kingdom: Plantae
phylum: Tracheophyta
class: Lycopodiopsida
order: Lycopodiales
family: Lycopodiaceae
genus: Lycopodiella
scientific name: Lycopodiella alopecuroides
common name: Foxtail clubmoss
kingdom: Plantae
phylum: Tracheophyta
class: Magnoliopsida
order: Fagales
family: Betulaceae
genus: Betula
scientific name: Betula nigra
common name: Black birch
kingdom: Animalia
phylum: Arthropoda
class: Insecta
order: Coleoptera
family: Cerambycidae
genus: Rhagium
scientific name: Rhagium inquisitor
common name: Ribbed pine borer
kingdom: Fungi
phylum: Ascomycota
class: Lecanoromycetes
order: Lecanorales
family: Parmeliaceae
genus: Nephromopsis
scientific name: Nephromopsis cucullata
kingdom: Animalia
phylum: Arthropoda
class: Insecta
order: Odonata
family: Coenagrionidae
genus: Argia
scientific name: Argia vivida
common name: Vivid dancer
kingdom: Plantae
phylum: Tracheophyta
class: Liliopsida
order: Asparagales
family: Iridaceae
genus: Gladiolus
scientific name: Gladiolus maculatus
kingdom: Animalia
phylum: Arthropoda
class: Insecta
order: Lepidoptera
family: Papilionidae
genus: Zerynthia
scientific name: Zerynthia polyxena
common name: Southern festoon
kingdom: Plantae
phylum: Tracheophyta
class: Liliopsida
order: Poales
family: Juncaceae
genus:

--------------------------------

• **WHAT THE TASK ASKS**
Reproduce the lines without any change, starting at the line that contains "common name: Foxtail clubmoss" and ending at the last line of the rows.

• **THE ANSWER**
common name: Foxtail clubmoss
kingdom: Plantae
phylum: Tracheophyta
class: Magnoliopsida
order: Fagales
family: Betulaceae
genus: Betula
scientific name: Betula nigra
common name: Black birch
kingdom: Animalia
phylum: Arthropoda
class: Insecta
order: Coleoptera
family: Cerambycidae
genus: Rhagium
scientific name: Rhagium inquisitor
common name: Ribbed pine borer
kingdom: Fungi
phylum: Ascomycota
class: Lecanoromycetes
order: Lecanorales
family: Parmeliaceae
genus: Nephromopsis
scientific name: Nephromopsis cucullata
kingdom: Animalia
phylum: Arthropoda
class: Insecta
order: Odonata
family: Coenagrionidae
genus: Argia
scientific name: Argia vivida
common name: Vivid dancer
kingdom: Plantae
phylum: Tracheophyta
class: Liliopsida
order: Asparagales
family: Iridaceae
genus: Gladiolus
scientific name: Gladiolus maculatus
kingdom: Animalia
phylum: Arthropoda
class: Insecta
order: Lepidoptera
family: Papilionidae
genus: Zerynthia
scientific name: Zerynthia polyxena
common name: Southern festoon
kingdom: Plantae
phylum: Tracheophyta
class: Liliopsida
order: Poales
family: Juncaceae
genus:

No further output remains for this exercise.